⟨

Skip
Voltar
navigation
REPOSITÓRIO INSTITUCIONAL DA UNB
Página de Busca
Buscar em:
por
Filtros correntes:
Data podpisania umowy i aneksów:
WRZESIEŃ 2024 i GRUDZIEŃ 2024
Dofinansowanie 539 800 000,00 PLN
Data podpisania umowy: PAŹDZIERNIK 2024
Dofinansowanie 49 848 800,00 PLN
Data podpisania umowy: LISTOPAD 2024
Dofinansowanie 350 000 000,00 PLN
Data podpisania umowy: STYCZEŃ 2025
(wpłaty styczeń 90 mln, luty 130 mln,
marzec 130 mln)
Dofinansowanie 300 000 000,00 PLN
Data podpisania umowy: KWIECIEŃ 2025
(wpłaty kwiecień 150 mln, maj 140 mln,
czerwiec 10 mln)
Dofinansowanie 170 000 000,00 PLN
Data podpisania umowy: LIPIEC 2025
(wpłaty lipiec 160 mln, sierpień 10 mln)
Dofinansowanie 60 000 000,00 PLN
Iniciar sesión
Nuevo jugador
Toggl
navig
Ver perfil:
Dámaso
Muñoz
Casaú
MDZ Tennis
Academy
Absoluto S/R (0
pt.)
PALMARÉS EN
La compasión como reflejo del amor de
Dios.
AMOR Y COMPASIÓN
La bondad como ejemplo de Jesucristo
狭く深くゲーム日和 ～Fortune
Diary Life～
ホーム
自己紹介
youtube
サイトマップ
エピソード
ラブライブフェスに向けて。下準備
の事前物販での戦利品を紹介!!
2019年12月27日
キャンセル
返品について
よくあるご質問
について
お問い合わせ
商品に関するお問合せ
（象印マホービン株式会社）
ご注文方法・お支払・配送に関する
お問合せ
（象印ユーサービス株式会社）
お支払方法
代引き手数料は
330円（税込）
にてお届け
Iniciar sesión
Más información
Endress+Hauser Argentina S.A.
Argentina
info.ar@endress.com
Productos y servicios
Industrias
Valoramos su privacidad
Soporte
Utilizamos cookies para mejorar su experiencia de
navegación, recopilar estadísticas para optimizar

⟩

Your assignment — Print all of the data exactly as it stands above.

Result of the exercise —
Skip
Voltar
navigation
REPOSITÓRIO INSTITUCIONAL DA UNB
Página de Busca
Buscar em:
por
Filtros correntes:
Data podpisania umowy i aneksów:
WRZESIEŃ 2024 i GRUDZIEŃ 2024
Dofinansowanie 539 800 000,00 PLN
Data podpisania umowy: PAŹDZIERNIK 2024
Dofinansowanie 49 848 800,00 PLN
Data podpisania umowy: LISTOPAD 2024
Dofinansowanie 350 000 000,00 PLN
Data podpisania umowy: STYCZEŃ 2025
(wpłaty styczeń 90 mln, luty 130 mln,
marzec 130 mln)
Dofinansowanie 300 000 000,00 PLN
Data podpisania umowy: KWIECIEŃ 2025
(wpłaty kwiecień 150 mln, maj 140 mln,
czerwiec 10 mln)
Dofinansowanie 170 000 000,00 PLN
Data podpisania umowy: LIPIEC 2025
(wpłaty lipiec 160 mln, sierpień 10 mln)
Dofinansowanie 60 000 000,00 PLN
Iniciar sesión
Nuevo jugador
Toggl
navig
Ver perfil:
Dámaso
Muñoz
Casaú
MDZ Tennis
Academy
Absoluto S/R (0
pt.)
PALMARÉS EN
La compasión como reflejo del amor de
Dios.
AMOR Y COMPASIÓN
La bondad como ejemplo de Jesucristo
狭く深くゲーム日和 ～Fortune
Diary Life～
ホーム
自己紹介
youtube
サイトマップ
エピソード
ラブライブフェスに向けて。下準備
の事前物販での戦利品を紹介!!
2019年12月27日
キャンセル
返品について
よくあるご質問
について
お問い合わせ
商品に関するお問合せ
（象印マホービン株式会社）
ご注文方法・お支払・配送に関する
お問合せ
（象印ユーサービス株式会社）
お支払方法
代引き手数料は
330円（税込）
にてお届け
Iniciar sesión
Más información
Endress+Hauser Argentina S.A.
Argentina
info.ar@endress.com
Productos y servicios
Industrias
Valoramos su privacidad
Soporte
Utilizamos cookies para mejorar su experiencia de
navegación, recopilar estadísticas para optimizar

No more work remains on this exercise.